Folha de S. Paulo


Minas

LADEIRA

Ladeira resplandecente de sol. Pracinha com jogadores de truco. Mulheres gordas a caminho do banco. Moleques pulando da ponte pro rio.
As árvores foram podadas. Não consigo imaginar como eram antes. Espero o dia de enxergar novamente o mundo. Por enquanto, apenas encaro a paisagem; assimilo formas que daqui a alguns anos possa talvez manipular. O céu acumulado de nuvens. Com uma risada no estômago. Guris molhados que gritam e saltam outra vez.

TORRE

Casa colonial perdida no meio do campo. Nenhum pomar em volta. Nenhum curral por perto. Nem sequer um cavalo pra comer o capim alto. Nobre e triste com sua torre branca, que já foi parte de uma igreja.

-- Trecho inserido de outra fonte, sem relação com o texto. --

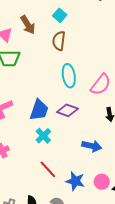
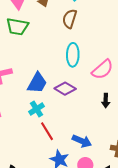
blue arrow: (92, 146) -> (82, 141), moved
red line: (48, 169) -> (47, 131), moved

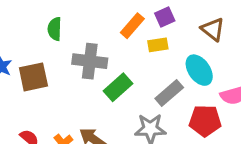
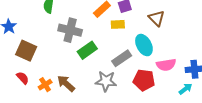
brown square: (33, 77) -> (26, 51), moved, turned 30

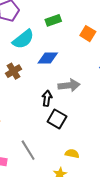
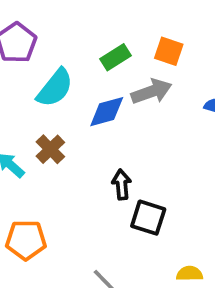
green rectangle: (53, 20) -> (115, 57), moved
gray arrow: (69, 85) -> (151, 92), moved

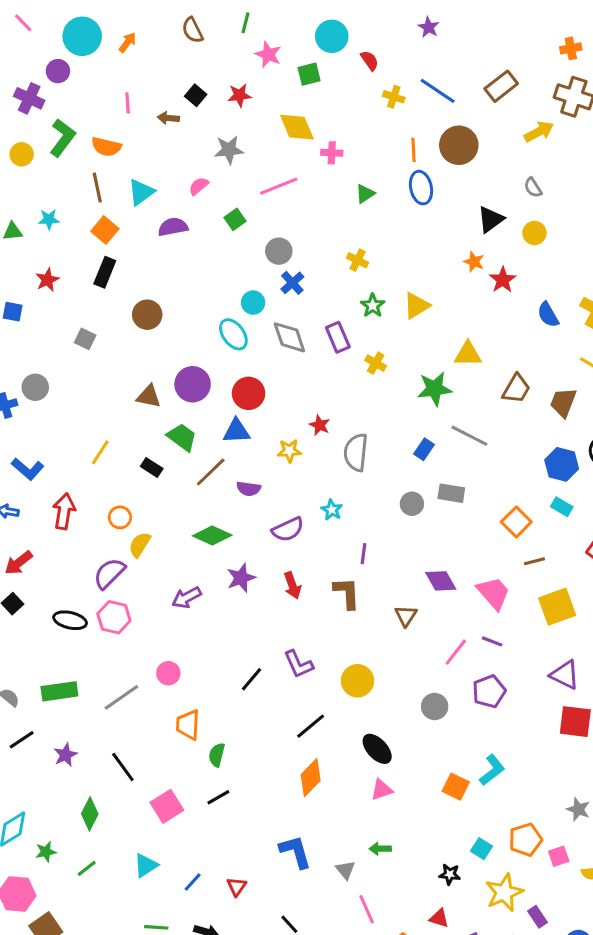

O dono, um fanfarrão solitário, nos levou até lá. E antes de fazer o som do sino se espalhar sobre a braquiária vermelha do crepúsculo abriu na parede falsa um armário secreto, de onde tirou uma garrafa e três copinhos, que encheu com a mais pura cachaça. Depois sugeriu como beber. De um gole só e com o rosto assassinado pelo sol.

MARIANA

Uma professora de Santa Bárbara do Oeste que já passou por Campinas, Santos e São Paulo, e agora vai trabalhar a pé. Um fotógrafo de dois metros de altura com bochecha e jeito de anjo. Um poeta soteropolitano que acabou de se aposentar. Um motorista que bebe cachaça aos golinhos mas cujo pai bebia numa golada só. Uma aluna que mancava e tinha um sorriso lindo e por quem quase senti vontade de me apaixonar. Uma aluna que parecia pensar coisas maravilhosas, mas que falava demais e nunca a frase certa. Um bar com varanda suspensa sobre a praça e sobre a noite onde comemos pastel de angu. Uma sacola com vidros de pimenta, água, bananas e meia garrafa de vinho. Uma mulher que dirige feito uma deusa. Morros cobertos por samambaias selvagens. Um andarilho. Placa alertando a presença de andarilhos. Um gavião pousado numa árvore solitária no meio do pasto que a estrada corta. Pão com linguiça. Pão com linguiça. Pão com linguiça.

ALEIJADINHO
Certos anjos do Aleijadinho lembram velhos banqueiros bêbados, libidinosos e bonachões, com suas bochechas e papadas absurdas. Neles porém não há cinismo. Pelo contrário, parecem aliviados por terem sido salvos de si mesmos pelo gênio generoso. São todos gratos a ele. E um pelo menos é muito feliz.

ALUCINAÇÃO
Casa colonial com jardim. A única da cidade. Ao lado da igreja e sob a lua. Lugarzinho maravilhoso. Onde imagino crianças que poderiam ser meus filhos. Elas brincam no sol. O cheiro de carne de panela se alastra pela rua e sobe até o céu. Do quarto em que escrevo posso vê-los lá embaixo. Abro a janela e jogo um toco de maçã na cabeça do mais velho. Ele fica louco com a brincadeira e quer vingança. Atira pedras pro alto gritando o nome de um vilão do momento. Erra todas. Menos uma, que chega fraca, sem perigo, à palma da minha mão. Eu a guardo no bolso. Não como amuleto, pois já não preciso deles, e sim como prova do quanto sou feliz.

Melhor cair fora de Minas antes que seja tarde demais.